On the way to peace?

Still and quiet on the bare branch, a blackbird is watching the snow-covered landscape of Aizarna. Everything radiates quietness and harmony. Everything breathes in peace.

But when I look at the first news item, the front page, or the first thought, the current and enormous uncertainties of the planet, the threats of this pandemia and of other worse ones, already present or yet-to come, all of them become apparent. Anxiety appears, peace breaks up. And I wonder, once again, about the enigma and contradiction of our human species. Are we capable of having the peace that this winter morning emanates, the peace that our own heart desires? Will peace be possible on the Earth dominated by Homo sapiens?

It is not the submissive or conformist peace of “tranquility in order” that Saint Agustine describes in The City of God (book XXII, chapter 30). He understood “order” to mean that “each person should occupy just the place it corresponds to him”. But he loved the Empire’s order and its peace, and he regretted its fall which he witnessed.

Jesus did not love the Roman Empire, nor any other empire. I came to bring fire to the earth, and how I wish it were already kindled! I have a baptism with which to be baptized, and what stress I am under until it is completed! Do you think that I have come to bring peace to the earth? No, I tell you, but rather division! (Lk 12,49-51). It is not the Empire’s peace, or that of the Praetorium, the Temple, or of the Stock Market: is there anything more stressed than the Stock Market? Is there anything more stressful and enemy of peace than financial speculation which topples governments, destroys peoples, ruins enterprises and evicts families? I wish it would burn for good!

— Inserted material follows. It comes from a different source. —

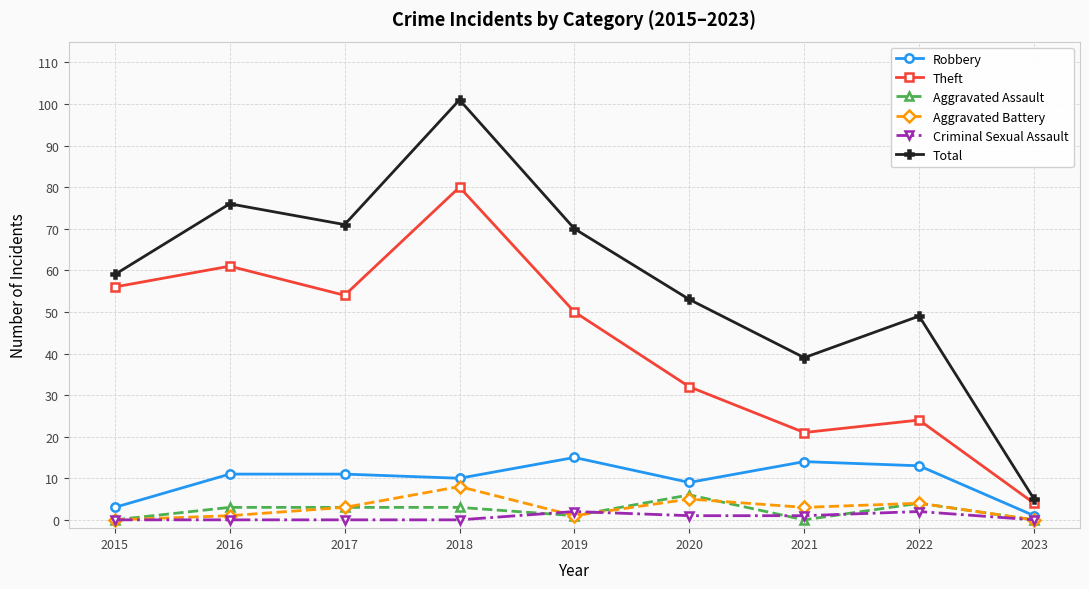

At how many categories does at least one series exceed 19?

8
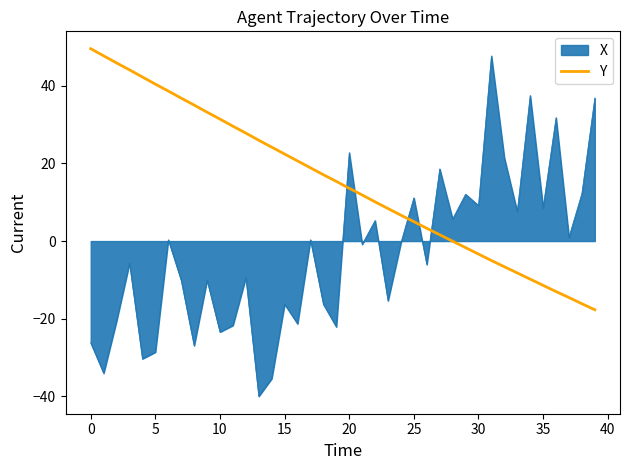

Which series has the largest total across all categories?

Y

We desire the peace that mutual recognition, deep respect, and universal care bring. The peace justice and equality bring. Not a perfect peace without strains and shadows, but a peace walking on its path, that looks ahead to the finish line without trying to get there, a peace which makes mistakes and falls –making mistakes and falling is human- and every time it holds out its hand and lets it be held, and it raises and humbly and humanely walks again without getting upset or condemning its neighbour.

But, is our sapiens species capable of building this peace? Do our 1,400 cm3-brain and our DNA allow for it?. No, I do not long for the peace of the blackbird, regardless of how much I admire it. Perhaps its brain does not allow him to be aware of its peace and enjoy it as much as we could do. But our advantage becomes disadvantage, the higher capacity becomes a greater threat.

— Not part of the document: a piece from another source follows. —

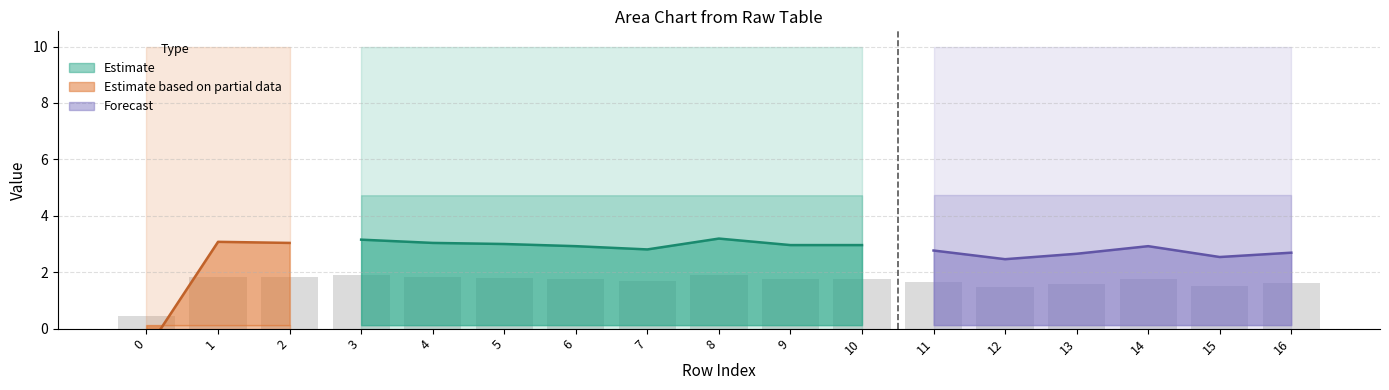

Are the bars horizontal?

No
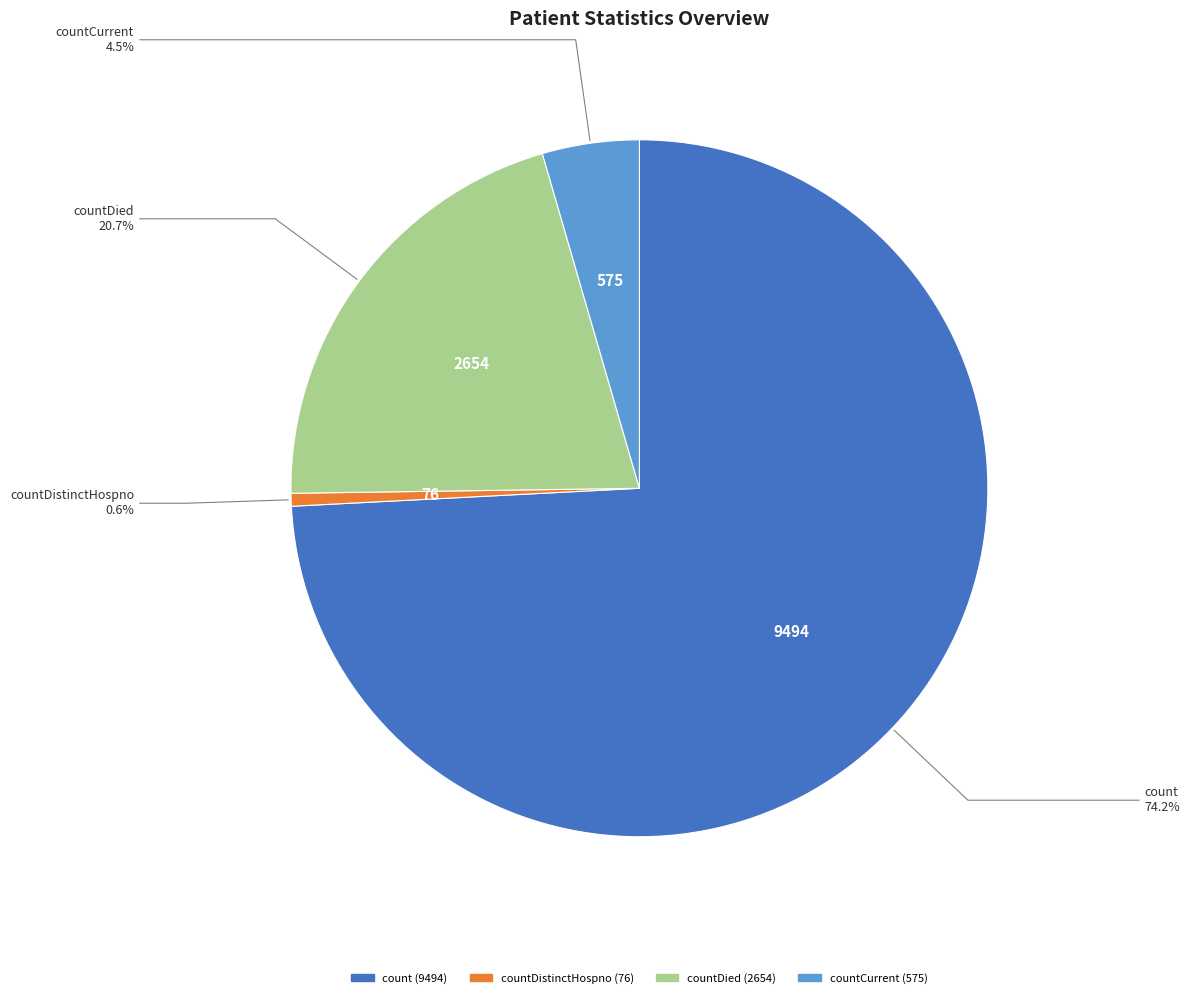

Is there any slice that represents more than half of the pie?

Yes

Perhaps we can be happier and more at peace than the blackbird is, but the blackbird will never feel as unhappy and anguished as humans can, nor will it inflict to its fellow blackbirds or to the planet the suffering and damage that we inflict to other humans, to the planet and even to ourselves. Our regret for the past and our worry for the future, our insatisfaction with what we are and have, our fear to lose that which we love and our impulse to destroy what we hate, our ambition to be more than others and our anguish if we are less, our rage, our envy…. they all torment us in a manner that the rest of known animal species do not seem to experiment. And thousands and thousands of years demonstrate that human history does not progress towards peace for the species and for the individual, but rather it is the opposite… And this is not because of wickedness but because of mistakes and impotence.

And so, what? Will it be that we are such a predatory species that in the long run we are not fit for a living macro-organism such as Earth, a species condemned to extinction because of its own unlimited power in a limited planet, a biologically ill-fated species, unable to manage its own extreme complexity in a collective and individual harmonical manner? Would we be a failed trial of evolution of life in planet Earth? Will there still be a solution to rescue it from the abyss in which it is sinking at an increasingly high rate? Will there be a solution which will not imply intervening, with sufficient guarantee of success, some of the fundamental mechanisms (neuronal misadjustments, genetic disorders…) and recreate this species or create a new one?

I am sorry. The festivity we celebrate today may not be the best moment to pose such worrying questions. But I understand that the Light of Epiphany does not hide or lie, but unmasks and encourages, like Jesus’ creative fire. I do not believe in power, dominance or competition.

Years go by and hope gets tired, but life needs to continue breathing. Words become worn out and fade, but we need to rekindle the echo of the Unsaid that it resounds within them. I believe in those words.

And I believe in the symbolic story of the Wise Men, in their journey in search of peace, in the star from the heart of the universe that guides them, in their unselfishness to give out their wealth and even their religion to life in its poverty and frailness, the most valuable and adorable: a child in a manger.